### Given exercise
Select each line in the records below that contains the string "section", and copy those lines.
:: Data shown
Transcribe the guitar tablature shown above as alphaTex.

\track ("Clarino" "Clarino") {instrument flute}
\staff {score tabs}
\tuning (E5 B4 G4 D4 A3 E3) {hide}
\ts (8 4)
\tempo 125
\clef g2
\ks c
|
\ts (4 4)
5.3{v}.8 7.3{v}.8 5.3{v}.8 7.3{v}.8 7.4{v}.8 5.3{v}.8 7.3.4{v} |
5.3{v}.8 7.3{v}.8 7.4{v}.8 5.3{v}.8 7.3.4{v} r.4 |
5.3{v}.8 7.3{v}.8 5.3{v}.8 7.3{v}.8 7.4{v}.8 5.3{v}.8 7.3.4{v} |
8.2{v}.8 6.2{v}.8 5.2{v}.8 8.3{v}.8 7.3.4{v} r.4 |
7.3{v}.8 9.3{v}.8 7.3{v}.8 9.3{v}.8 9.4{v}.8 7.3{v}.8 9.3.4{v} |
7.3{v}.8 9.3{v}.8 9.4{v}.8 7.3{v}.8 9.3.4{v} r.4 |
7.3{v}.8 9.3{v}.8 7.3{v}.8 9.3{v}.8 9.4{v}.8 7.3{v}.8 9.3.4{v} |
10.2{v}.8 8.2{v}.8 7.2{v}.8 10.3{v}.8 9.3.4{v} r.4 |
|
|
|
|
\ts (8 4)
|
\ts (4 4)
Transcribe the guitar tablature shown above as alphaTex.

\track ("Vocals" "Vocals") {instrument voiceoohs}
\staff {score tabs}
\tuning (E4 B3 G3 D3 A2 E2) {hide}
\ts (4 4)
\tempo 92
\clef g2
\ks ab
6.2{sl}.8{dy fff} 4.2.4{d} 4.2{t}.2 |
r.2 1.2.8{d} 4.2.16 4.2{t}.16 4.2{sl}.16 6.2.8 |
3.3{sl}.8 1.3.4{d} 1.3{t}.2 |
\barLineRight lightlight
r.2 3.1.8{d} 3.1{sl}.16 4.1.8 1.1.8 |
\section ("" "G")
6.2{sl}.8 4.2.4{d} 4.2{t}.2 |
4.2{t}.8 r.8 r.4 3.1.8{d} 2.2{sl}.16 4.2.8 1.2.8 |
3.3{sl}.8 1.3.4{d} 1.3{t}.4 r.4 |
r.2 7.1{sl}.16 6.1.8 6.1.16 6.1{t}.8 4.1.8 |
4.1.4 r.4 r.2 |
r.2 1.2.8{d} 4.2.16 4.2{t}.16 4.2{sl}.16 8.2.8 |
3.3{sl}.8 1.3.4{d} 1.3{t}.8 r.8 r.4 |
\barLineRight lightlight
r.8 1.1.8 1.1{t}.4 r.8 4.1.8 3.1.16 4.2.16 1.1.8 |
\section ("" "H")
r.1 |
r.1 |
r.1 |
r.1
::::
:: Data shown
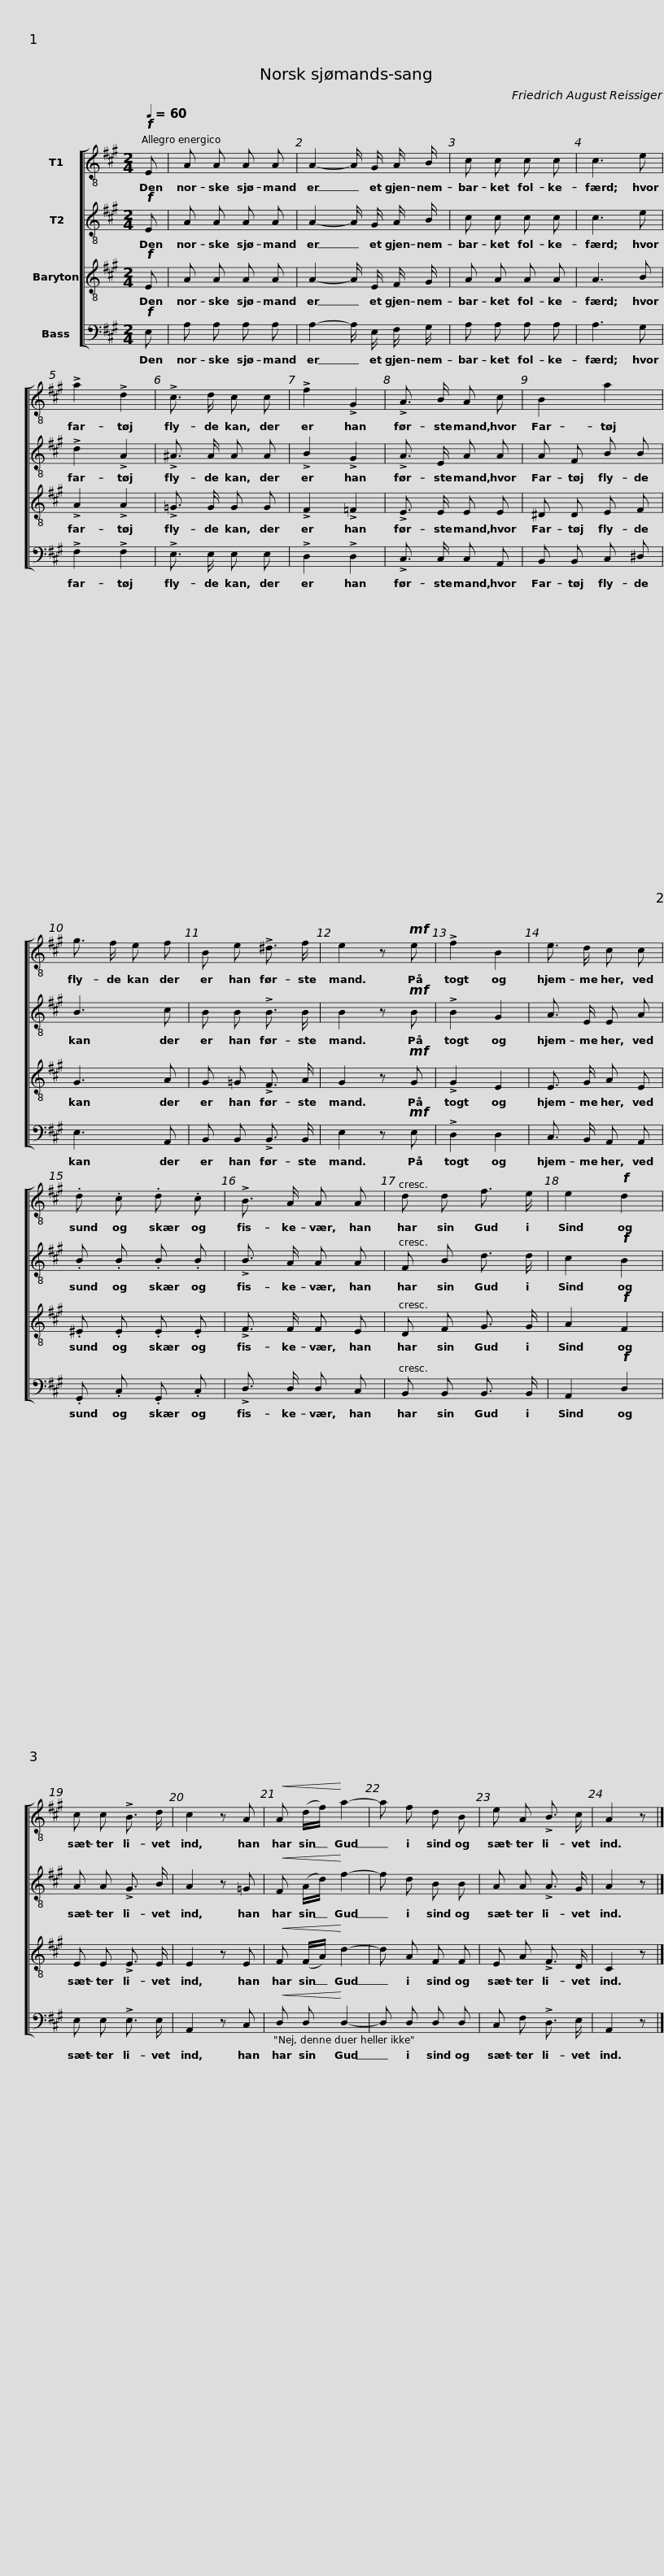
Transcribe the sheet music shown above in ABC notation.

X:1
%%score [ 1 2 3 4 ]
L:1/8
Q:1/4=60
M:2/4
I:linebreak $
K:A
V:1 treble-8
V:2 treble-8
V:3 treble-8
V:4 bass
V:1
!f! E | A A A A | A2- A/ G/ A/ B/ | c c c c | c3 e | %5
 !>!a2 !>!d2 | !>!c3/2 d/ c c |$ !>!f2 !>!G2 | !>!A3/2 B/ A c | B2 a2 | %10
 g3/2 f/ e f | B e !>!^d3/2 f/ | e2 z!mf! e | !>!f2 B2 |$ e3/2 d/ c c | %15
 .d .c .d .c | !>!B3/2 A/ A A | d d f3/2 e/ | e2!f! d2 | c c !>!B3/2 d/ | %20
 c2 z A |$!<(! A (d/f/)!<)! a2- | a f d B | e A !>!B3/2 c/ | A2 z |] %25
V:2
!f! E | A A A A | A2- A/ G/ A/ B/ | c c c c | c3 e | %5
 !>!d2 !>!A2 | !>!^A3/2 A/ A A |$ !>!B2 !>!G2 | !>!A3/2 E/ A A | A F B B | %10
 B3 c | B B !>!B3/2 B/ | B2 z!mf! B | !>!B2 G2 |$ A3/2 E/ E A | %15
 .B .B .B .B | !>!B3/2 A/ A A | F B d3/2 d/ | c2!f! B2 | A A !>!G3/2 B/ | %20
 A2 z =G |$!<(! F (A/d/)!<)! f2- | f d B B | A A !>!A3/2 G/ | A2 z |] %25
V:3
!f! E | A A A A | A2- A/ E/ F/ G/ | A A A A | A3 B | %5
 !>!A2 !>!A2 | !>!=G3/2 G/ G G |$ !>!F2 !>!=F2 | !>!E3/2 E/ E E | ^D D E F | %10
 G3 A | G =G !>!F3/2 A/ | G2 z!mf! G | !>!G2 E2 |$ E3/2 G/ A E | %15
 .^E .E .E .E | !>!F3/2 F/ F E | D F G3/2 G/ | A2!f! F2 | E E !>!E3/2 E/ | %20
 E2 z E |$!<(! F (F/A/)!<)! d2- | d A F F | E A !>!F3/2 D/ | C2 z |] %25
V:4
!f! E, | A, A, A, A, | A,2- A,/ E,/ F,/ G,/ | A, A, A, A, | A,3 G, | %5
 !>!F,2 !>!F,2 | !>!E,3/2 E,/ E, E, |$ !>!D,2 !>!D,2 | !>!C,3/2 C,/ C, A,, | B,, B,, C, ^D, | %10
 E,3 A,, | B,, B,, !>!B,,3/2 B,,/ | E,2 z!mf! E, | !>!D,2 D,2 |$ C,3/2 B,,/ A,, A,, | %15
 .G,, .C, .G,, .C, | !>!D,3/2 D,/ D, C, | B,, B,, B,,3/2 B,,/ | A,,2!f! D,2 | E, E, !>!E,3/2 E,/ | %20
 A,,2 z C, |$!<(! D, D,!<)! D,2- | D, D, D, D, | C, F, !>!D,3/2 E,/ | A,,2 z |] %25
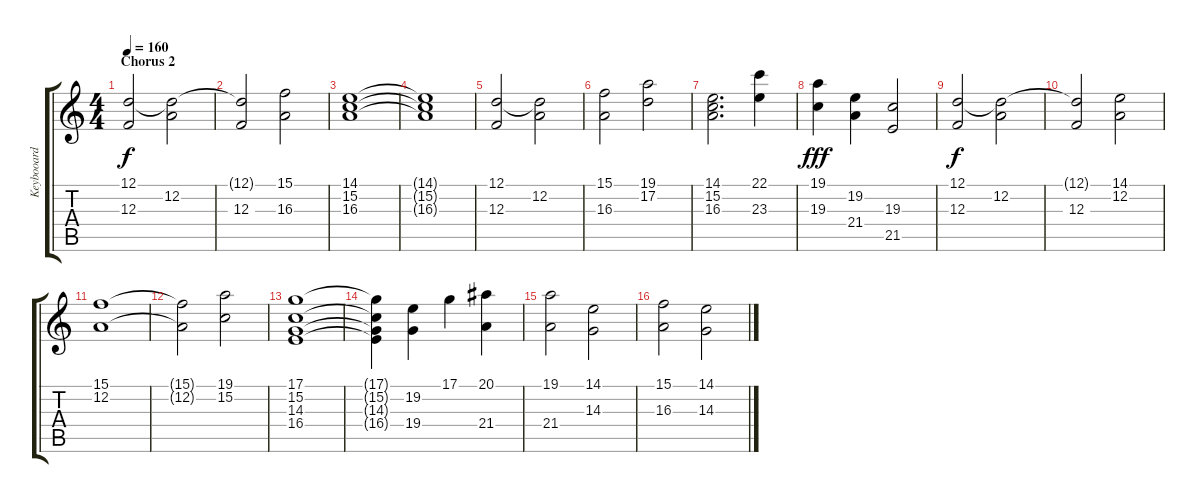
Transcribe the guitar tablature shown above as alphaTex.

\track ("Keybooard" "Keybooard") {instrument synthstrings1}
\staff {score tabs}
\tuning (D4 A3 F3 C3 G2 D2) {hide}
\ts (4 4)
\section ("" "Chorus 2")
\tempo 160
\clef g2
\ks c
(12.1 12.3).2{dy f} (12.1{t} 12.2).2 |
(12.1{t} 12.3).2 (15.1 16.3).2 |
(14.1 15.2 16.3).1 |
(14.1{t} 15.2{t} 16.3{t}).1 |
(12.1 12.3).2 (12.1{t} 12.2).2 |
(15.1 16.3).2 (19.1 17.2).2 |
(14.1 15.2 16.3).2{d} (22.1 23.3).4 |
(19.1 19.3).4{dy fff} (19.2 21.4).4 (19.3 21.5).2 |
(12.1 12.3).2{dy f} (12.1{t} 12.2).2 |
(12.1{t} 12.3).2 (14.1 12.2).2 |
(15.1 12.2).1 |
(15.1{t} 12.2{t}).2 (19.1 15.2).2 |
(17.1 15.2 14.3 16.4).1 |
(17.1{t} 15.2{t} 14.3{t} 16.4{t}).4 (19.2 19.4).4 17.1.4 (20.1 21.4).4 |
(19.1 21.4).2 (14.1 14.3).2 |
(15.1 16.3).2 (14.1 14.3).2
::::
### Solution to this task
\section ("" "G")
\section ("" "H")
\section ("" "Chorus 2")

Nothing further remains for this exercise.